Dive Brief:
- The Food and Drug Administration said it plans to begin reclassifying most high-risk in vitro diagnostics to moderate-risk, allowing companies to pursue regulatory clearance for new tests through the less burdensome 510(k) pathway.
- Reclassification of the tests could encourage more manufacturers to develop them, thereby increasing competition and access for patients, Jeff Shuren, director of the agency’s Center for Devices and Radiological Health, said Wednesday in a statement.
- The move comes ahead of the FDA’s plan to finalize a rule to regulate laboratory-developed tests, expected in April, and indicates the agency is “serious” about taking that step, TD Cowen analyst Eric Assaraf said in a note to clients Monday.
Dive Insight:
In reclassifying most IVDs from class III, the most stringent type of medical device review, to class II, the FDA stressed it would still be conducting a pre-market review of the tests under the 510(k) pathway.
Most of the tests that will be reclassified are infectious disease and companion diagnostics, which provide information for use with a corresponding drug, the agency said.
As it works to shift the test classifications, the FDA is moving forward with its plan to increase oversight of laboratory-developed tests, over the objections of industry groups including the American Clinical Laboratory Association and American Hospital Association.
Lab-developed tests are designed and used within a single laboratory. The FDA maintains that the risks associated with lab-developed tests have increased since the agency adopted an enforcement-discretion approach to regulating them decades ago.
Last week, FDA Commissioner Robert Califf said finalizing the rule to expand oversight of lab-developed tests is one of the agency’s top priorities.
Most clinical labs currently bypass the FDA altogether by launching their tests as lab-developed tests, Assaraf wrote, noting that the FDA has long maintained it has the authority to regulate the tests.
Former FDA Commissioner Scott Gottlieb, speaking at an event last week, said FDA's plan to loosen its diagnostics classifications should reduce the financial burden on test makers and help get the final rule on lab-developed tests “across the finish line,” Assaraf said.
“Whether or not FDA moves forward with its rule-making, we think Congress will need to step in at some point to give FDA explicit authority to regulate LDTs,” the analyst wrote.

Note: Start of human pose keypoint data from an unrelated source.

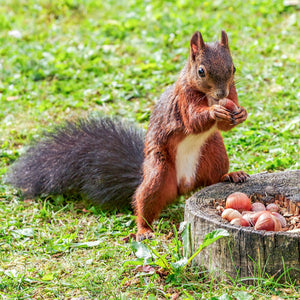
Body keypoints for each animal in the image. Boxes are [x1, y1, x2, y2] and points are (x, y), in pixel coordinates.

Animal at [6, 31, 248, 241]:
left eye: (233, 68)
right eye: (201, 71)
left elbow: (225, 124)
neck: (207, 95)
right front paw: (214, 112)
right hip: (159, 173)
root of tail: (184, 185)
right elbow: (192, 121)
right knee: (144, 200)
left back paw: (230, 175)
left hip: (214, 152)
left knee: (211, 178)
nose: (222, 94)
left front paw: (241, 113)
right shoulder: (183, 98)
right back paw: (143, 230)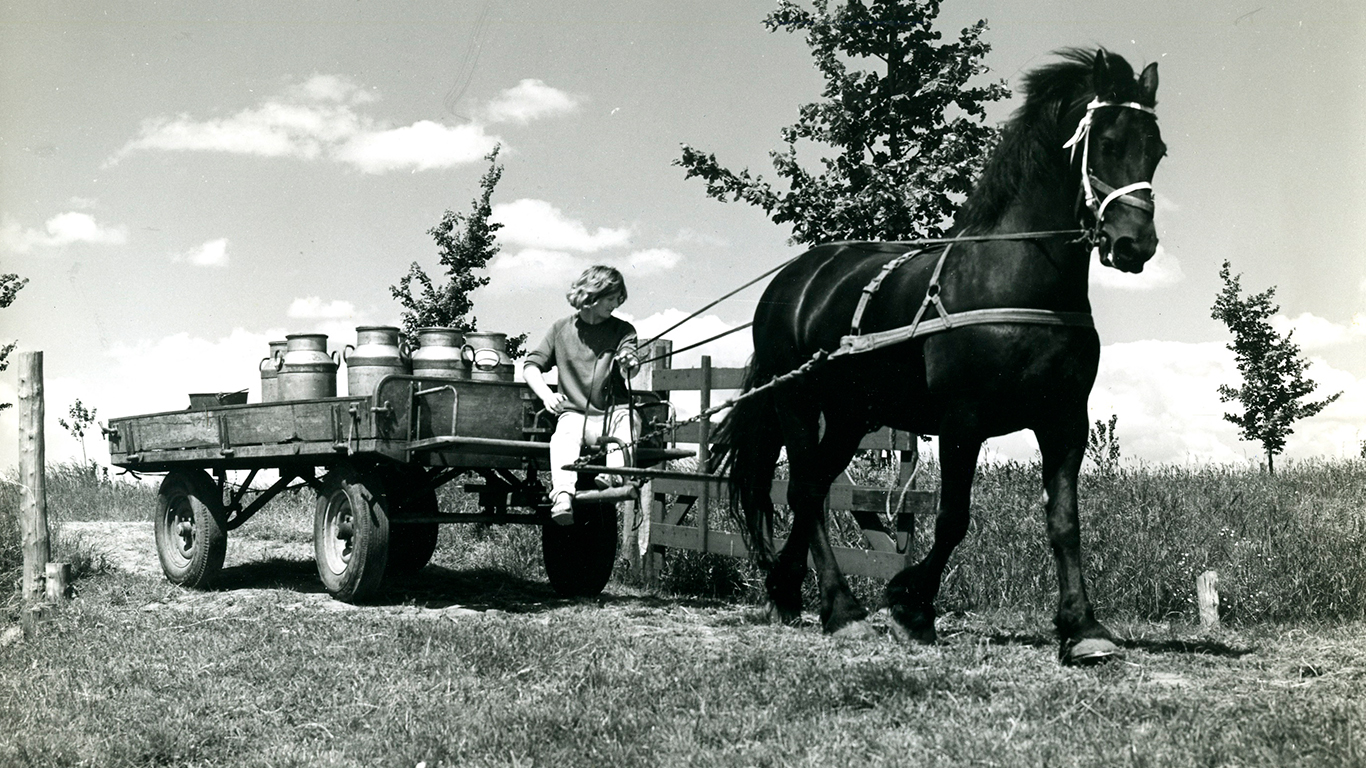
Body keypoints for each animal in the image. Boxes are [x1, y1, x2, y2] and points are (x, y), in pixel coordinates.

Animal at [709, 48, 1165, 665]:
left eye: (1157, 149)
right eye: (1110, 143)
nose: (1135, 246)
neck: (1015, 279)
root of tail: (793, 278)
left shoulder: (1065, 420)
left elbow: (1065, 522)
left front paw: (1083, 628)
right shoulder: (961, 420)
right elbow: (952, 519)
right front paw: (911, 605)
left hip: (851, 417)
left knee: (816, 490)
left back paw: (788, 590)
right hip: (797, 403)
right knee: (805, 490)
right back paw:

The FDA said that in addition to the reclassification process, it would continue to take a risk-based approach in the initial classification of individual IVDs to determine the appropriate level of regulatory controls and whether a new test may be classified into class II through the de novo pathway, with special controls established. That approach would be an alternative to classifying a test as class III and subject to the pre-market approval pathway.
“Based on our experience, we believe that special controls could be developed, along with general controls, that could provide a reasonable assurance of safety and effectiveness for most future companion diagnostic and infectious disease IVDs. As such they would be regulated as class II devices,” the FDA said.